In class I made my first attempt at applying grease paint...my dermatologist is going to love me. The paint is thick and shiny when applied. After applying the paint it must be "set." This involves whacking yourself in the face with lots of special powder and brushing off the excess. After setting the grease paint you can add blush, glitter, or sequins and a nose, if desired. Grease paint holds up much better than water based paint. It will not run in hot weather. It will even stay in place if a bucket of water is thrown in your face. I imagine that this comes in handy when you are a clown.

Typically a white face clown would have white ears and a white neck as well. Here is my first attempt at painting on a white face style clown face.

Posted by audrey at September 12, 2006 10:09 AM


Auguste clowns? tell me more about these clown types!

Posted by: george at September 12, 2006 11:00 AM

I will next week when I learn more about them and try painting on an auguste face.

Posted by: audrey at September 12, 2006 11:08 AM

i had no idea!

Posted by: dr. beezy at September 12, 2006 11:13 AM

What makes the clown face more interesting is the harsh slash of light in the background.

Also: Do they ever shave off their eyebrows so it's more real when they draw on the forehead eyebrows?

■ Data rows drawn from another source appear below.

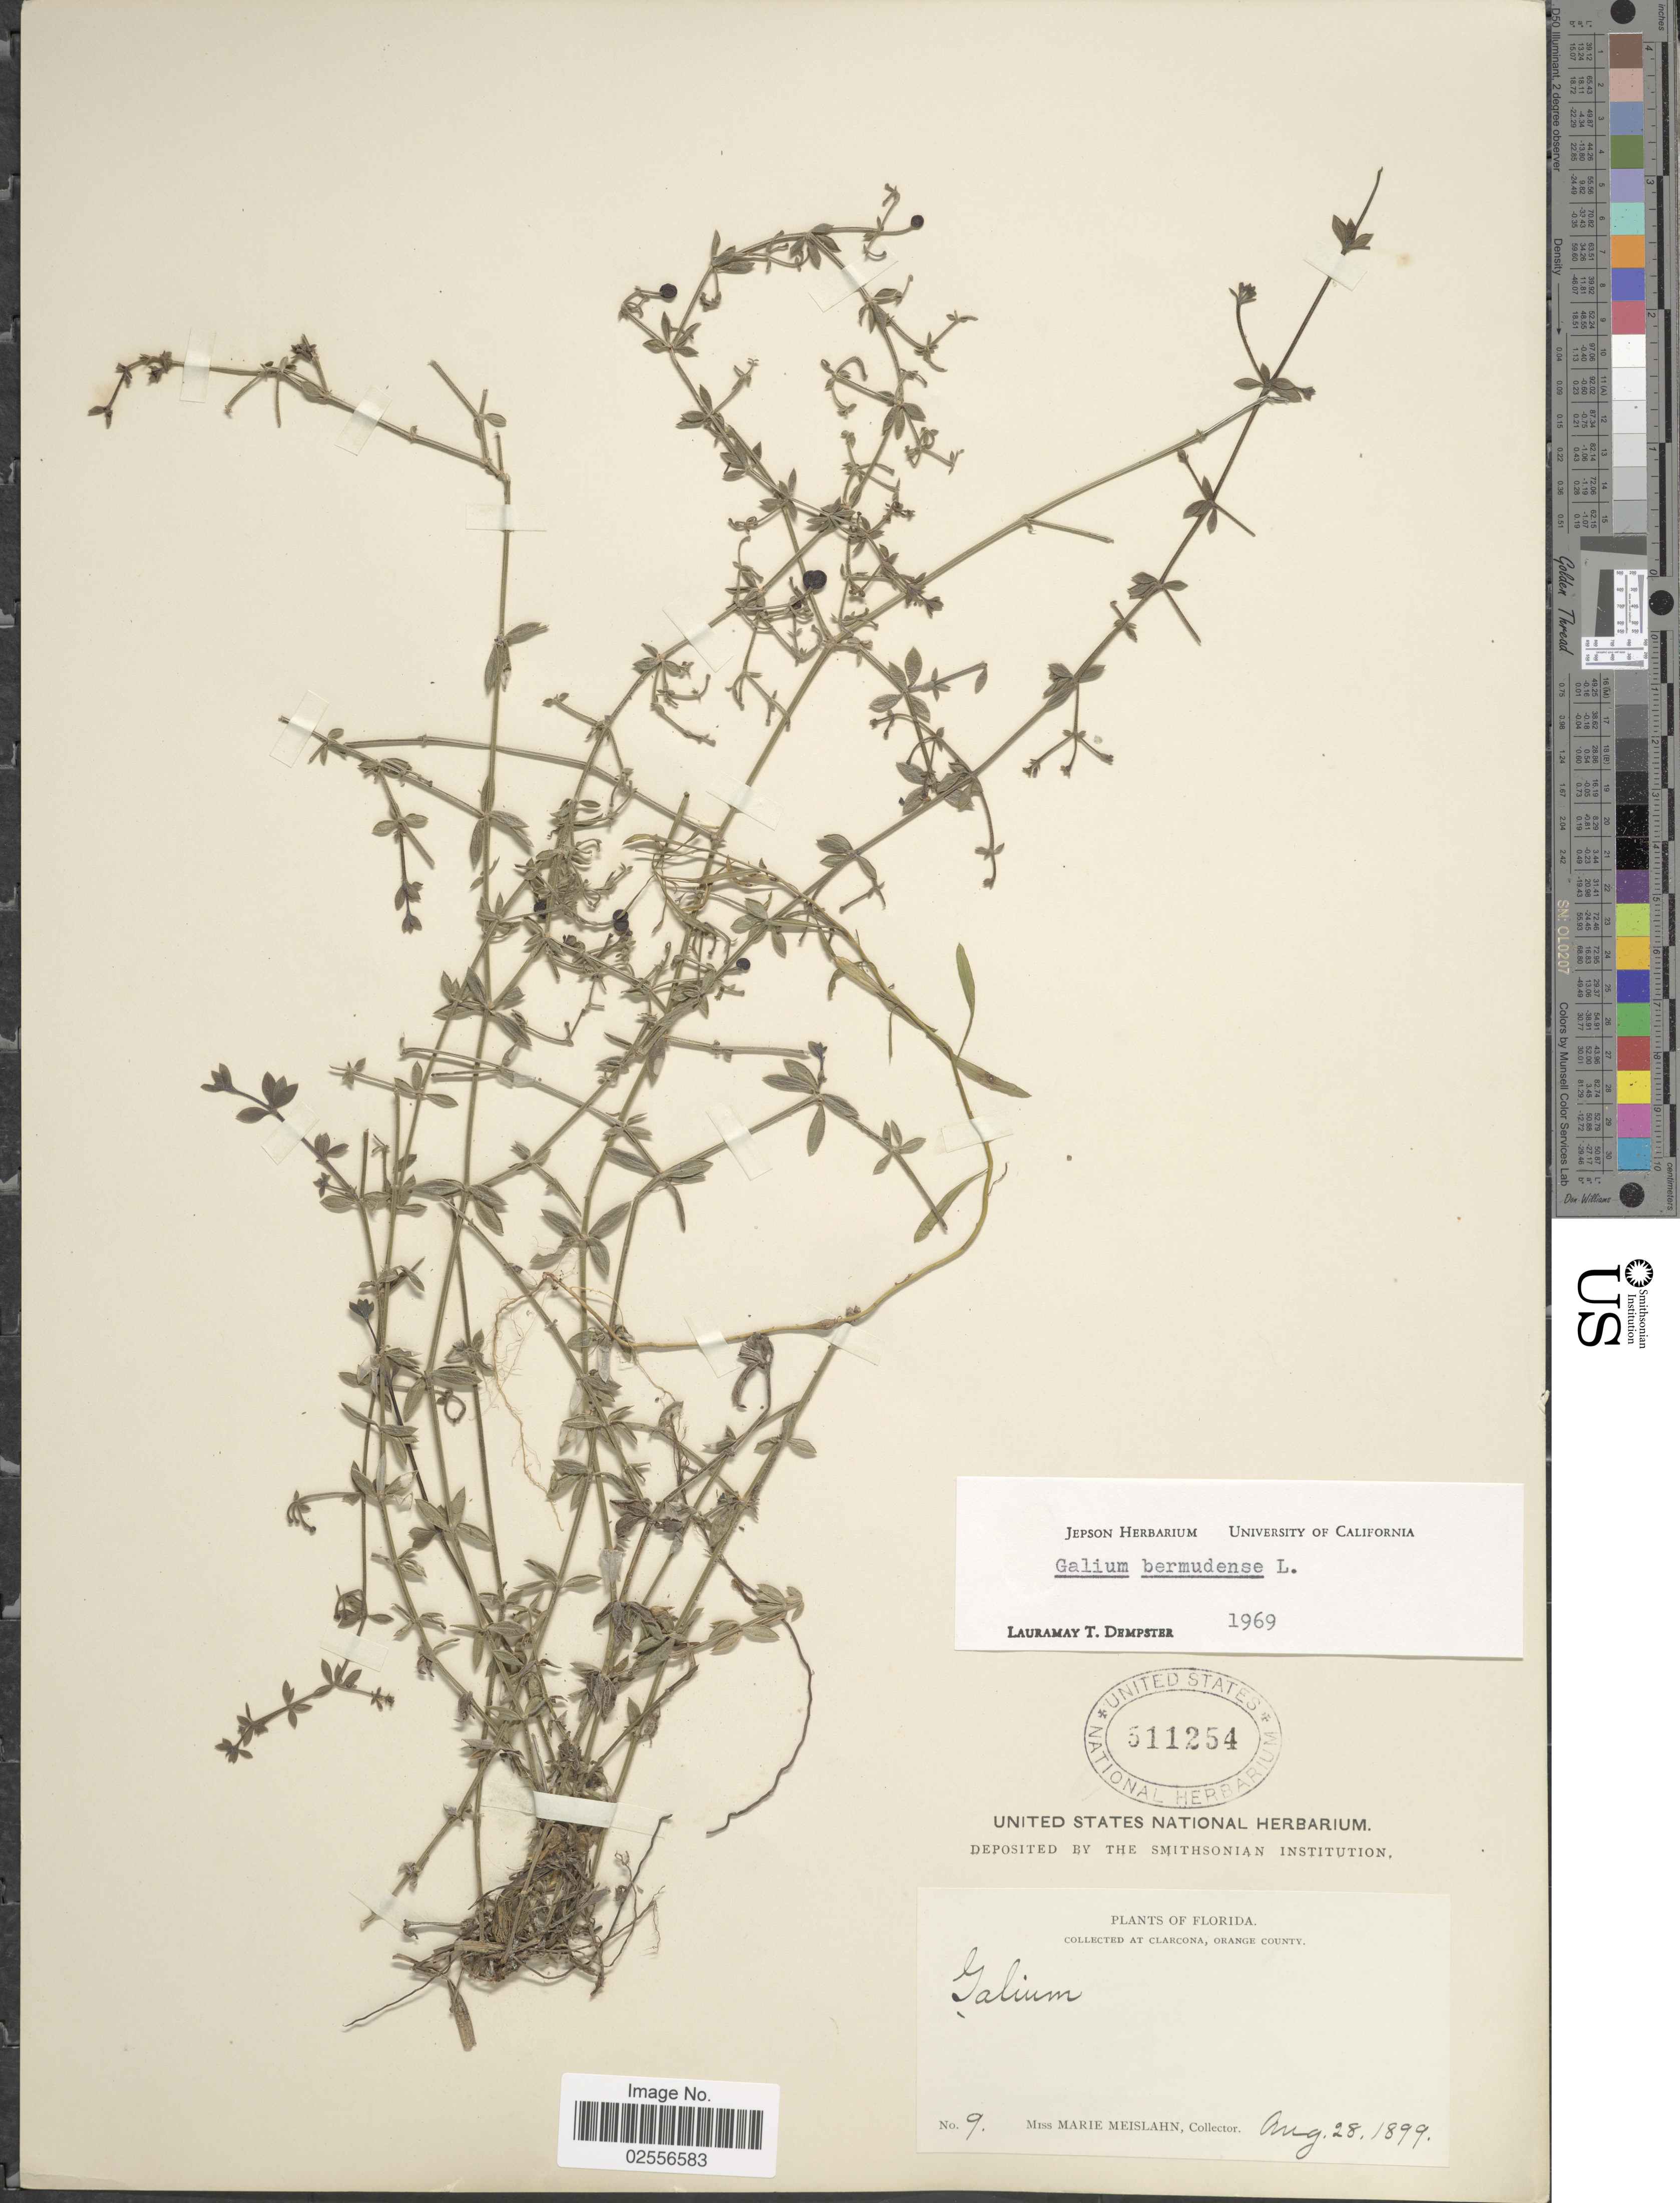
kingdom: Plantae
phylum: Tracheophyta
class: Magnoliopsida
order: Gentianales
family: Rubiaceae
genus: Galium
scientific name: Galium bermudense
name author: L.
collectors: M. Meislahn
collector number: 9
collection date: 1899-08-28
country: United States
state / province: Florida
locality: At Clarcona, Orange County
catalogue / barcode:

Posted by: Anonymous at September 13, 2006 11:33 AM

The harsh slash of light is actually a break in the shadow cast from my fingers covering the flash. It's balanced for Tungsten light so it looks blue. I took many pictures, varying how I held my fingers. I got lucky on this one because the blue light hardly hits my face and makes it look like I intentionally splashed color on the wall. The creepiest thing about this picture is that there are no eye lights and since I have dark eyes they look like big black beads or holes.

I'm not sure about the shaving off real eyebrows. I agree that that would be more convincing. I imagine if you were a circus clown and performed multiple shows daily that you might consider it. They probably make some type of theatrical goo that smooths over your eyebrows and can also be painted over. If they don't make that then there is a niche in the market to fill.